On aurait pu vous parler du sixième sens de Robin van Persie quand le ballon traine dans les seize mètres. Ou du crochet extérieur suivi d'un enroulé pied gauche d'Arjen Robben. Mais pour que ces Pays-Bas passent du statut de dangereux challenger à celui de vainqueur en puissance l'été prochain, c'est un cran plus bas qu'il faudra répondre présent. Et un cran plus bas, il y a Wesley Sneijder.

L'histoire a mal commencé entre Sneijd'Or et Louis Van Gaal. Un brassard de capitaine enlevé du biceps tatoué de l'orgueilleux Wesley qui a finalement piqué au vif l'ancien maestro de l'Inter, débarqué à Istanbul l'hiver dernier dans un transfert que beaucoup voyaient comme un épitaphe, quelques saisons après avoir touché le ciel avec un triplé et une finale de Coupe du Monde perdue malgré une passe en demi-volée divine pour un Arjen Robben victimisé par Casillas.

Non, Sneijder n'a pas disparu de la carte du foot européen sur les rives du Bosphore. Et si vous en doutez, demandez à la Vieille Dame ce qu'elle en pense. Laissé pour mort suite à sa chute du podium d'un Ballon d'Or 2010 qu'il aurait dû remporter, Wesley Sneijder est sorti de sa tombe pour venir hanter le Brésil à coups de banana pass, de langoureuses ouvertures de l'extérieur du pied et de caresses en profondeur. Histoire de rappeler qu'il fait toujours partie de ces rares joueurs capable de pouvoir renverser le match en deux touches de balle quand ils reçoivent le ballon dans leur propre moitié de terrain.

En qualifs, ça claque

34 buts en dix matches. Des chiffres qui donnent le vertige, surtout dans un groupe qui comprenait tout de même Roumanie, Turquie et Hongrie. Pas de quoi inquiéter la bande à Van Gaal, qui fut l'une des premières nations d'Europe à composter son ticket pour Rio, bouclant ses qualifs avec 28 points sur trente possibles, la faute à un nul arraché on the buzzer à Tallinn face à de bien modestes Estoniens.
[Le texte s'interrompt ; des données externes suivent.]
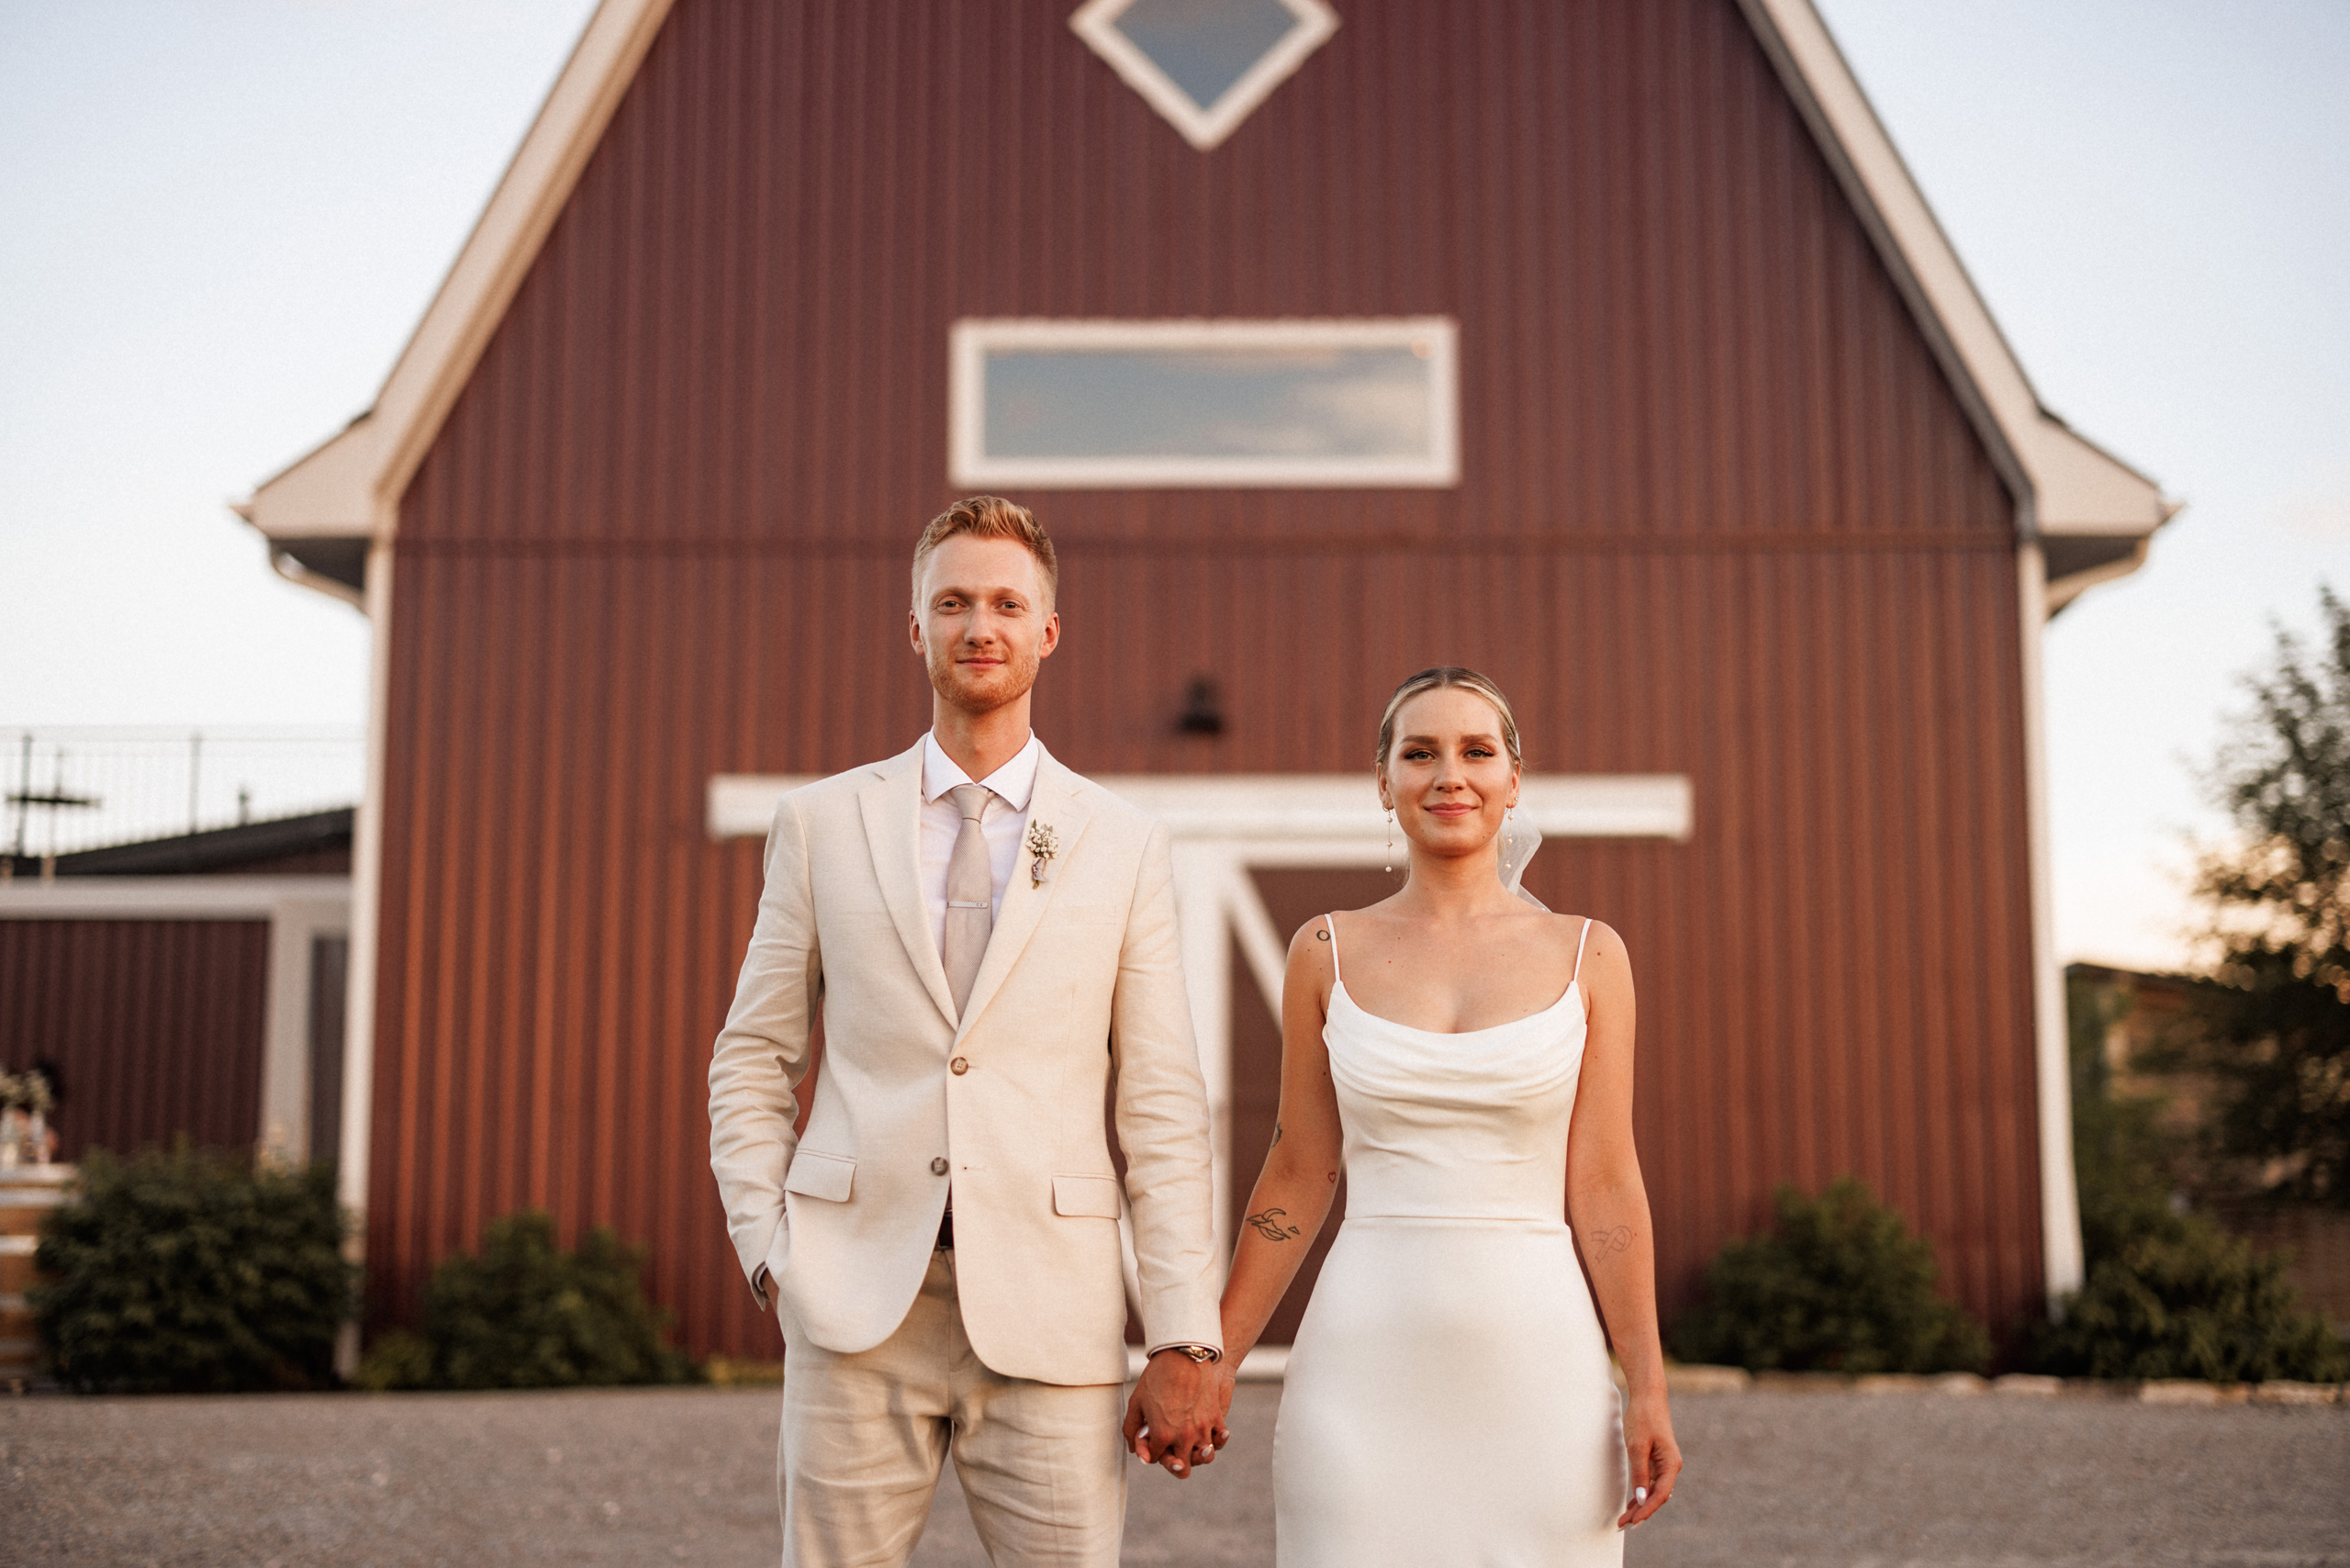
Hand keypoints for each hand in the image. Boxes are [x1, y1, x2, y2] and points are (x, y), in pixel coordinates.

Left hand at [1121, 1350, 1226, 1477]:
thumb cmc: (1157, 1377)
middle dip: (1174, 1463)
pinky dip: (1216, 1439)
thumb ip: (1131, 1430)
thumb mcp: (1136, 1402)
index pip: (1155, 1458)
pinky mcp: (1215, 1417)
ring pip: (1204, 1458)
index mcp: (1161, 1435)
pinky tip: (1209, 1434)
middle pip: (1182, 1468)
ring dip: (1197, 1455)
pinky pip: (1220, 1439)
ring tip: (1191, 1446)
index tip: (1150, 1437)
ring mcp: (1202, 1428)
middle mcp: (1183, 1437)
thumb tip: (1134, 1450)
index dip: (1150, 1450)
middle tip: (1171, 1452)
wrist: (1183, 1354)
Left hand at [1616, 1389, 1681, 1528]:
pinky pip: (1650, 1483)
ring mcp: (1664, 1464)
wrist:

Pour le reste, ce fut une orgie de secouage de filets. Jamais les Pays-Bas n'ont marqué moins de deux fois, les Oranje semblant connaitre le chemin des filets comme leur poche. 4-0 et 1-4 contre les Roumains, et surtout cet incroyable 8-1 planté aux Hongrois à l'ArenA d'Amsterdam le 11 octobre dernier, un mois après assuré la qualif' grâce à un doublé de l'inévitable van Persie sur la pelouse d'Andorre.
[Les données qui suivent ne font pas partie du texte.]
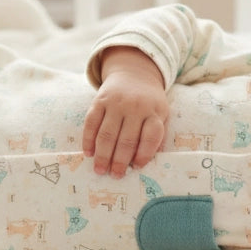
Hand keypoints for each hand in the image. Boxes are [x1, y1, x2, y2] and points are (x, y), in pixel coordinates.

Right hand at [83, 47, 169, 176]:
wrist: (134, 73)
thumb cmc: (149, 101)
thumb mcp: (162, 113)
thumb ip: (158, 135)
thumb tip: (149, 161)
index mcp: (155, 112)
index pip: (151, 137)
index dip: (144, 155)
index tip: (136, 167)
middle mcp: (136, 107)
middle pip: (127, 139)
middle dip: (120, 161)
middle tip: (115, 176)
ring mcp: (116, 103)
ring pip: (107, 134)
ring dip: (102, 155)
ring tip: (100, 170)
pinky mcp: (100, 100)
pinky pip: (91, 123)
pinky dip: (88, 140)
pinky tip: (88, 153)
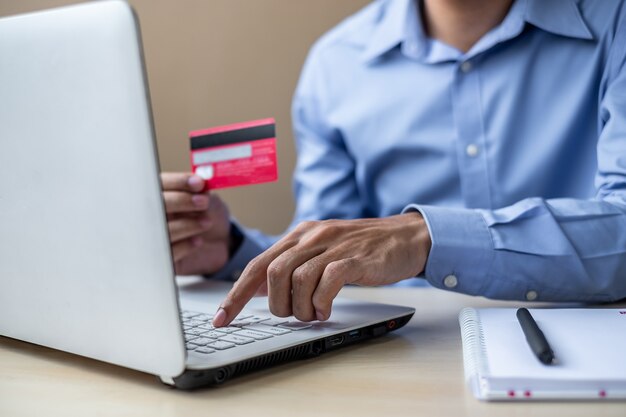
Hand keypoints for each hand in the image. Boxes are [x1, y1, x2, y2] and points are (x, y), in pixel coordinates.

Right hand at [161, 172, 230, 274]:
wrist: (219, 242)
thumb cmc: (210, 213)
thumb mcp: (209, 199)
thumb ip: (202, 191)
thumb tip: (198, 183)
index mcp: (160, 194)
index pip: (159, 183)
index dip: (178, 182)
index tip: (198, 183)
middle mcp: (151, 214)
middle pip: (155, 205)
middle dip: (181, 201)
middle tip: (203, 202)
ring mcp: (154, 236)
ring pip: (162, 230)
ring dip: (187, 224)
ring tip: (207, 222)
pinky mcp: (162, 259)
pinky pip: (168, 252)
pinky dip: (185, 245)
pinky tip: (198, 241)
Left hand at [213, 212, 430, 325]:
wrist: (407, 236)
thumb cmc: (363, 248)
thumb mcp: (323, 248)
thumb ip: (296, 263)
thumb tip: (264, 291)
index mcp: (300, 234)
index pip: (258, 264)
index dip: (236, 294)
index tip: (222, 318)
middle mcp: (312, 236)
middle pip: (272, 273)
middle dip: (275, 304)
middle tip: (293, 314)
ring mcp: (334, 245)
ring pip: (296, 279)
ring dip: (300, 307)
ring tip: (314, 314)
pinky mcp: (355, 258)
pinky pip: (326, 281)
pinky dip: (321, 302)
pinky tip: (327, 309)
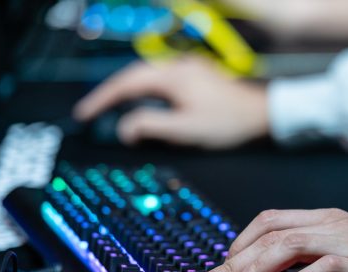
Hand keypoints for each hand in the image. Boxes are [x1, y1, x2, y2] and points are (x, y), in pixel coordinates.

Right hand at [73, 56, 268, 148]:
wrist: (263, 114)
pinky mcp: (196, 75)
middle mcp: (178, 66)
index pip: (126, 84)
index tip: (84, 113)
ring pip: (146, 75)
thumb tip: (125, 128)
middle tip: (90, 110)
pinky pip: (160, 78)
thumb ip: (152, 126)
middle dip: (109, 92)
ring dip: (126, 90)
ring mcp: (188, 68)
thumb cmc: (229, 122)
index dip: (101, 99)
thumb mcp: (186, 130)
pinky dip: (144, 90)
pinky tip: (142, 101)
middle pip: (133, 75)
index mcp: (172, 76)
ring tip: (110, 106)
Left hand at [194, 209, 347, 271]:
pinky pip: (320, 268)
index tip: (223, 264)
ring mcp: (346, 240)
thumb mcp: (345, 256)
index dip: (241, 240)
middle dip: (234, 257)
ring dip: (254, 268)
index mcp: (326, 219)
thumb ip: (313, 257)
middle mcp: (331, 223)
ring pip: (287, 245)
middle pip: (270, 232)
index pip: (271, 220)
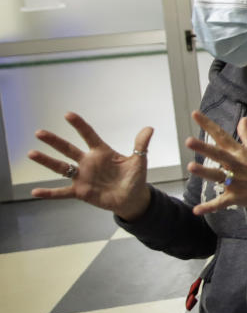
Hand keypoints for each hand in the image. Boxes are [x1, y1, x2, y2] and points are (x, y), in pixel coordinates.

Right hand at [29, 112, 152, 219]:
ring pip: (61, 167)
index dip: (79, 125)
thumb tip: (149, 128)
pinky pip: (62, 192)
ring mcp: (83, 177)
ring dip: (47, 161)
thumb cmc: (134, 178)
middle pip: (68, 149)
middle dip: (54, 141)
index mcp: (102, 152)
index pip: (89, 135)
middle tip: (39, 133)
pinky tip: (35, 192)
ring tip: (32, 153)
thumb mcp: (139, 161)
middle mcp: (88, 162)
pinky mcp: (80, 191)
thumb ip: (140, 145)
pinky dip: (49, 193)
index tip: (68, 114)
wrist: (132, 198)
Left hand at [185, 111, 246, 215]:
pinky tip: (196, 210)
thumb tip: (243, 119)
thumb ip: (246, 135)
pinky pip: (221, 203)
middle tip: (189, 141)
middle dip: (203, 147)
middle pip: (218, 154)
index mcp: (240, 153)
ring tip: (191, 167)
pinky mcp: (237, 198)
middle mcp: (237, 165)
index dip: (208, 125)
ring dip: (204, 172)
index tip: (195, 114)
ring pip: (217, 176)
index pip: (222, 135)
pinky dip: (209, 207)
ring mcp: (237, 182)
Deuxièmes du Groupe D à neuf points des intouchables Oranje, les Roumains avaient pourtant pensé pouvoir tenir la comparaison. Il faut dire que, comme les Néerlandais, ils avaient entamé leur campagne par un neuf sur neuf qui leur permettait d'accueillir leurs rivaux en tant que co-leaders le 16 octobre 2012. Un 1-4 bien tassé plus tard, les Oranje volaient, alors que la Roumanie finira par s'écraser sur le barrage grec.

Un challenger orgueilleux

Après trois finales perdues, nos voisins du Nord pourront-ils enfin vaincre le signe indien (et tout ça, en étant à des milliers de bornes de Calcutta)? Nos partenaires de BetFirst en font en tout cas des outsiders de premier plan, les plaçant au huitième rang dans la hiérarchie des champions du monde potentiels, avec une cote à 26 contre 1 qu'ils partagent avec l'Italie.

La mission de Louis Van Gaal s'annonce toutefois périlleuse, puisqu'il faudra gérer les egos et une ligne défensive approximative pour sortir d'un groupe plus que délicat, où les Oranje retrouveront leurs bourreaux espagnols et les redoutables Chiliens (ah oui, et il y aura aussi l'Australie), dans une lutte à trois pour une place en huitièmes qui s'annonce d'ores et déjà dantesque. Mais évidemment, les Néerlandais sont confiants. Même l'Espagne ne leur fait pas peur. Surtout qu'a priori, Del Bosque ne devrait pas sélectionner le seul Ibère heureux d'en découdre avec le pays des moulins. Don Quichotte est bien trop vieux pour ces conneries.